Several notices about events tomorrow and later.
Student Question: What cutoff in homework problem 10.4i?
I have a question about 10.4 i. exercise. In Rattle we use default setting and cannot change the cutoff, so are we supposed to guess the cutoff for the most accurate classification? Or are we supposed to get it some other way?
Response: Good question. I have 3 levels of answer. At the simplest, should you push the cutoff up or down from 50%? (Be sure to specify which way is which – sometimes it can be ambiguous).

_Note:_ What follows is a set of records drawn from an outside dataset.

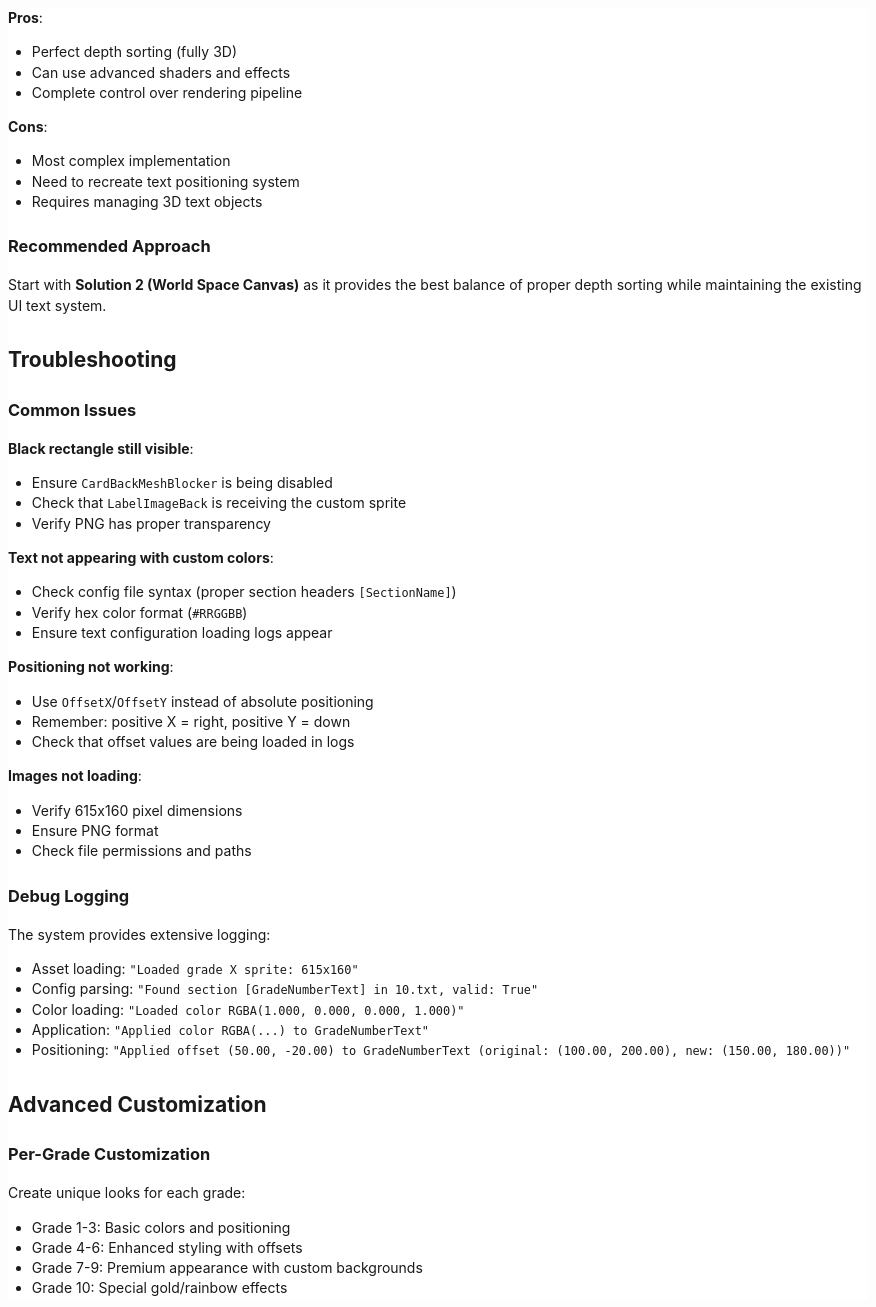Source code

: **Pros**:
- Perfect depth sorting (fully 3D)
- Can use advanced shaders and effects
- Complete control over rendering pipeline

**Cons**:
- Most complex implementation
- Need to recreate text positioning system
- Requires managing 3D text objects

### Recommended Approach

Start with **Solution 2 (World Space Canvas)** as it provides the best balance of proper depth sorting while maintaining the existing UI text system.

## Troubleshooting

### Common Issues

**Black rectangle still visible**:
- Ensure `CardBackMeshBlocker` is being disabled
- Check that `LabelImageBack` is receiving the custom sprite
- Verify PNG has proper transparency

**Text not appearing with custom colors**:
- Check config file syntax (proper section headers `[SectionName]`)
- Verify hex color format (`#RRGGBB`)
- Ensure text configuration loading logs appear

**Positioning not working**:
- Use `OffsetX`/`OffsetY` instead of absolute positioning
- Remember: positive X = right, positive Y = down
- Check that offset values are being loaded in logs

**Images not loading**:
- Verify 615x160 pixel dimensions
- Ensure PNG format
- Check file permissions and paths

### Debug Logging

The system provides extensive logging:
- Asset loading: `"Loaded grade X sprite: 615x160"`
- Config parsing: `"Found section [GradeNumberText] in 10.txt, valid: True"`
- Color loading: `"Loaded color RGBA(1.000, 0.000, 0.000, 1.000)"`
- Application: `"Applied color RGBA(...) to GradeNumberText"`
- Positioning: `"Applied offset (50.00, -20.00) to GradeNumberText (original: (100.00, 200.00), new: (150.00, 180.00))"`

## Advanced Customization

### Per-Grade Customization
Create unique looks for each grade:
- Grade 1-3: Basic colors and positioning
- Grade 4-6: Enhanced styling with offsets
- Grade 7-9: Premium appearance with custom backgrounds
- Grade 10: Special gold/rainbow effects
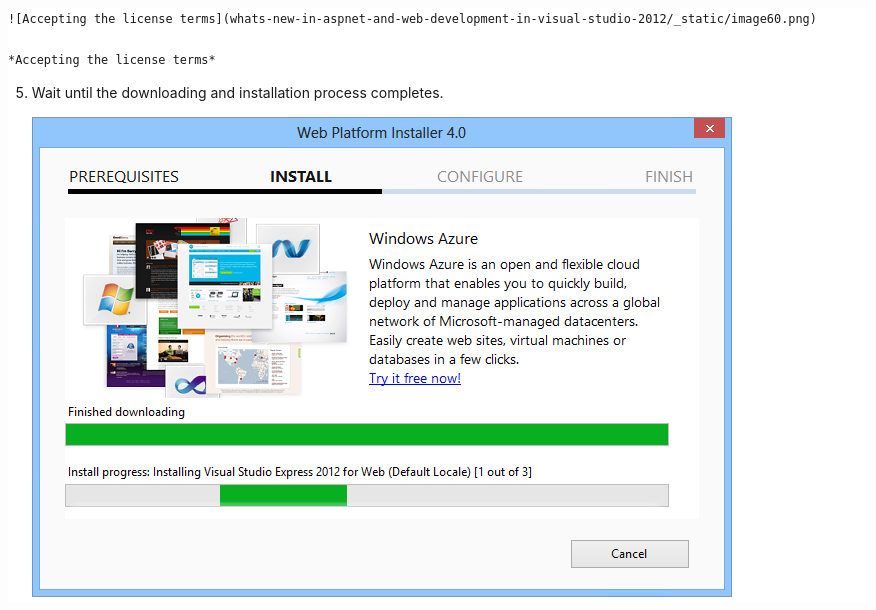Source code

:    ![Accepting the license terms](whats-new-in-aspnet-and-web-development-in-visual-studio-2012/_static/image60.png)

    *Accepting the license terms*
5. Wait until the downloading and installation process completes.

    ![Installation progress](whats-new-in-aspnet-and-web-development-in-visual-studio-2012/_static/image61.png)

At the next level, Rattle produces an ROC curve, as we did with the airplane data on Wednesday. See textbook p 131. The ROC curve is traced out by moving the threshold all the way from 0 to 1.
Third level: Soon, you will learn how to grab the code produced by Rattle, and run it in RStudio. There you can change the cutoff parameter and calculate different confusion matrices. For example function confusion.matrix(obs, pred, threshold = 0.5) allows any threshold. Through trial and error, you can experiment with different thresholds. Of course, there are more specialized functions that can come up with the optimal answer.
Sony Playstation Network project
Anyone considering the Sony Playstation Network project, read this memo.BDA18 Sony PSN project update 4-19
It points you to some data, and requests a revised proposal as soon as possible. Or, switch to another topic. Make comments on this page if you are looking for a partner, or on the Final paper ‘dating site’
R Tutorial Friday in room 3201 at 1pm
Feiyang will provide several resources for learning R at the level we need it in BDA. She will demonstrate how functions work, and illustrate function use with examples from the textbook. Other topics will include using R Help, and good cheat sheets. This will all be useful next week when we move away from Rattle and toward straight R.
Next week: Linear continuous models (Linear Regression)
Next week, we will look at a method that everyone has seen in a different context, OLS linear regression. I don’t like the textbook treatment of the topic, so I’m assigning a supplemental book. Please read:
Gareth James et al, An Introduction to Statistical Learning with Applications in R.(Supplementary textbook.) It’s available from Springerlink. Review section 3.2 which should be familiar, and read section 3.3 on variations on the basic model linear. Also read DMBA main textbook, only sections 6.1 and 6.2
A more detailed assignment will be posted Saturday, and nothing is due Sunday.